Подождав, когда вылетит последний самолет, подрулил к старту и я. Командир эскадрильи, сделав мне кистью руки небрежный жест, не торопясь подошел к моему самолету, взобрался на крыло. Ко мне в кабину глянуло обветренное худощавое лицо с белесыми глазами.
- Слушай, ты, - вызывающе сказал он, увидев в моих петличках два «кубаря».-Чего ты резину тянешь?
Мои хлопчики сопровождают тебя, а не этих… - он кивнул головой в сторону взлетевших «ЛИ-2» и грубо выругался. - Понял?
Меня затрясло от бешенства. Так оскорбить летчиков-тружеников!
- Понял, - как можно спокойней сказал я, глядя в упор в его глаза. - Все понял.

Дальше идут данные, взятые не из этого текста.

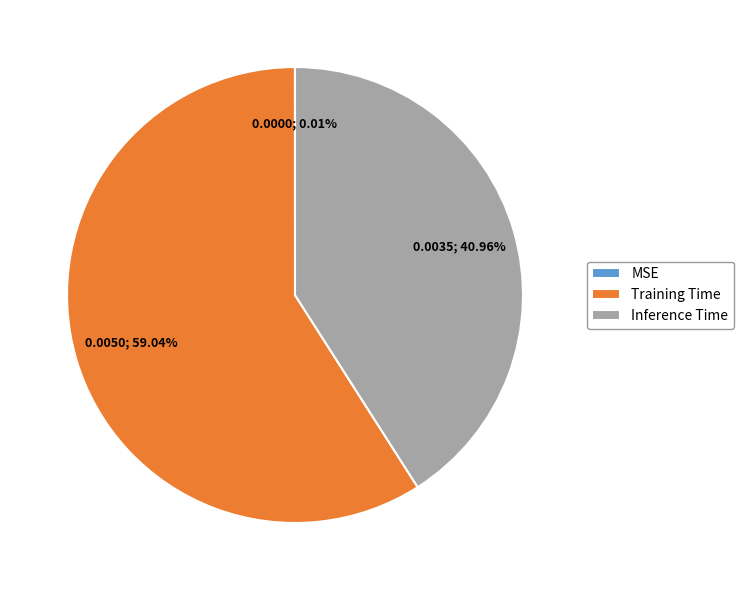

Which slice is the largest?

Training Time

Я оттолкнул от борта его руки и с треском захлопнул фонарь.
Мы догнали летевших беспорядочной кучкой «ЛИ-2» возле Волхова. Забравшись в их середину, я сбавил скорость и осмотрелся.

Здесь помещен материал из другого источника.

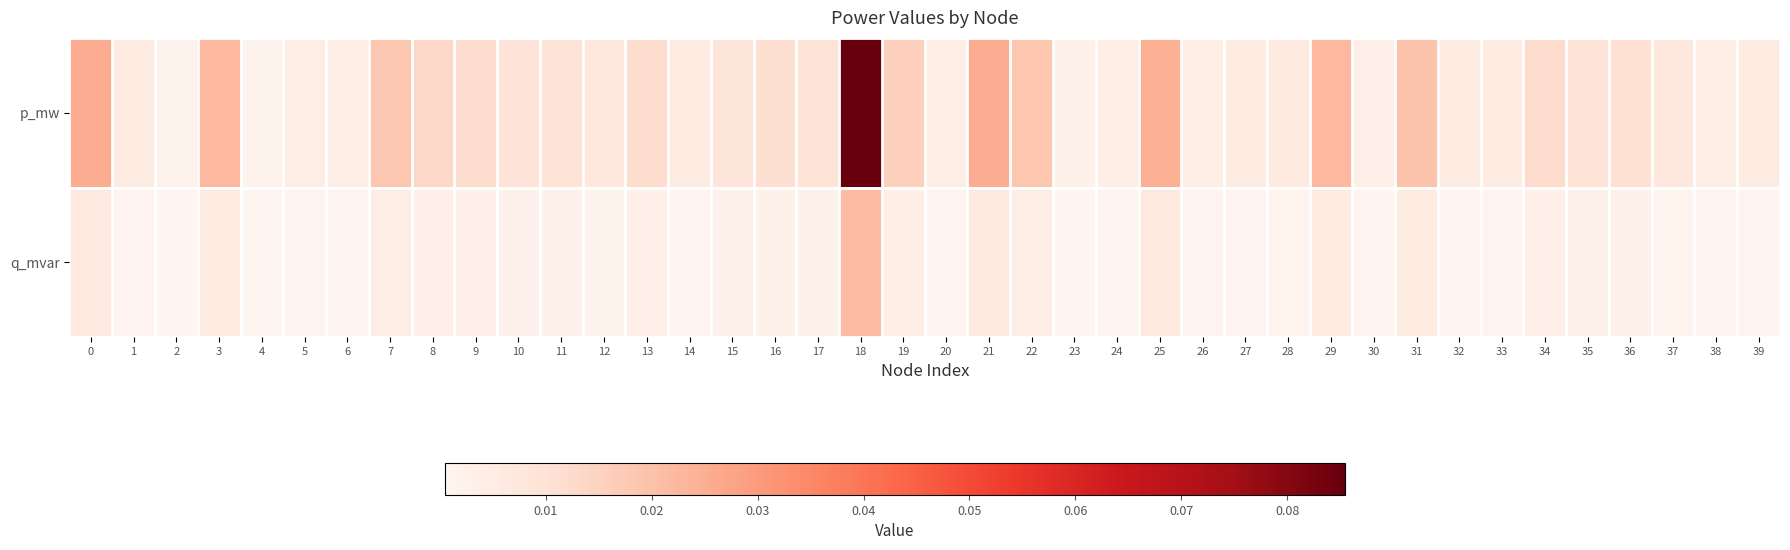

At 5, list the series in order from smallest to largest.

q_mvar, p_mw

Странное это было зрелище. Мы летели плотной жужжащей кучкой над самой землей, а над нами рассерженными осами стремительно носились тройками, взад и вперед, наши истребители. Фашистские молодчики были тут как тут. Они, в свою очередь, держась на почтительной высоте, ходили лад нашими и высматривали - не отстанет ли кто из «ЛИ-2»?
- Слоеный пирог, - высказал Ваня Архангельский свои соображения. Он был у меня в экипаже оптимистическим философом.
В Ленинграде
Все было совсем не так романтично, как я представлял. Пчелиным роем мы пересекли кусочек Ладоги, дошли до маяка и разлетелись по своим назначениям.

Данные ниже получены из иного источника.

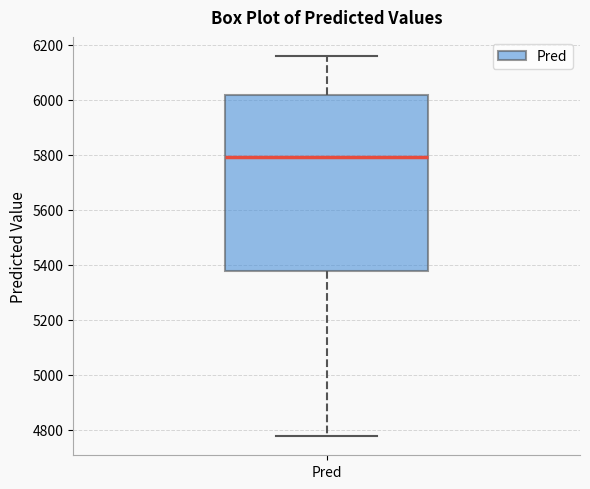

Read this box plot against the y-axis: the position of the median line, the range covered by the box, and the ends of both whiskers. The values are not printed on the chart, so give them approximately, as read against the axis.

median 5800, box 5380 to 6020, whiskers 4780 to 6160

Большой и какой-то неопределенной конфигурации аэродром, окруженный со всех сторон густым сосновым лесом, беспорядочно уставлен самолетами разных конструкций. Копошатся люди: что-то разгружают, что-то укладывают. Подъезжают и уезжают машины. Все как будто бы так же, как и на других аэродромах, и вместе с тем не так. Что-то здесь все-таки было особенное, а что - никак не понять!
Сугробы снега. Тропинки. Темные масляные пятна на местах стоянок самолетов. Сосны и между ними-двухэтажные дома с бревенчатыми стенами. Вот на крыльцо с поломанными перилами вышла женщина, укутанная в платок. Постояла, посмотрела безучастно и ушла. Движения ее были медленные, скупые.
Тогда я посмотрел на людей, разгружавших самолет. И они тоже, ссутулив спины, двигались вяло и безучастно.
И только тут я понял, в чем особенность этого аэродрома. Здесь были голодные люди.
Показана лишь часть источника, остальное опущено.